— Значит, лезем наверх.
— Ладно. Как скажешь.
Они просидели на верхушке башни до рассвета.
Ванго вынул из кармана кусок хлеба, и они разделили его пополам. Вокруг них носились чайки. Казалось, они заигрывают с Ванго.
— Ты с ними знаком? — восхищенно спросила Кротиха.
Ванго внимательно рассматривал птиц.
С земли был виден только этот пернатый хоровод, круживший в багрянце рассвета над шпилем башни.
Ванго указал на одну из чаек, парившую над его головой.
— Вот эту… да-да, вот эту я уже видел у себя дома, очень далеко отсюда.
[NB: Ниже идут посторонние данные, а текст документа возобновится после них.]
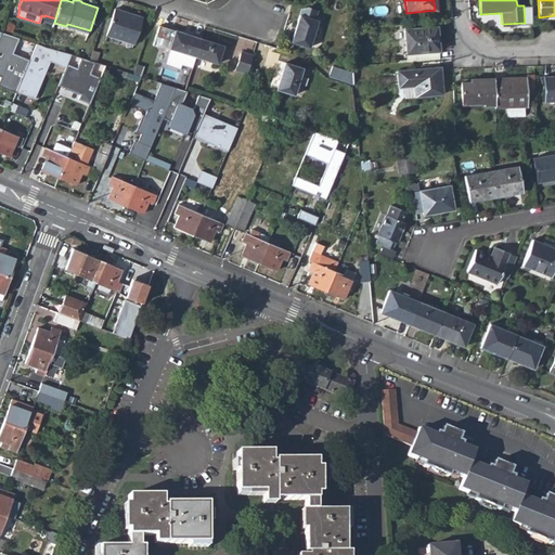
[(115,10),(106,36),(133,44),(142,17),(115,10)]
Девочка пыталась скрыть свое удивление.
Вдали, за городскими предместьями, они различали поля и леса; Кротиха уверяла даже, что видит море.
— Все может быть, — ответил Ванго.
— Вон там, гляди!
На горизонте собирались облака.
Странно: для кротихи у нее было слишком острое зрение.
Ни тот, ни другая ничего не рассказали о том, как они живут там, внизу.
Утром он принес девочку к ее дому.
— Почему вас зовут Кротихой?
— Потому что, если до потолка меньше пяти метров, я начинаю задыхаться.
Ванго невольно улыбнулся.
— Не смейся, я и вправду задыхаюсь.
— Я смеялся потому, что это, видимо, и приучило вас к роскоши… Похоже, у вас очень просторное жилище.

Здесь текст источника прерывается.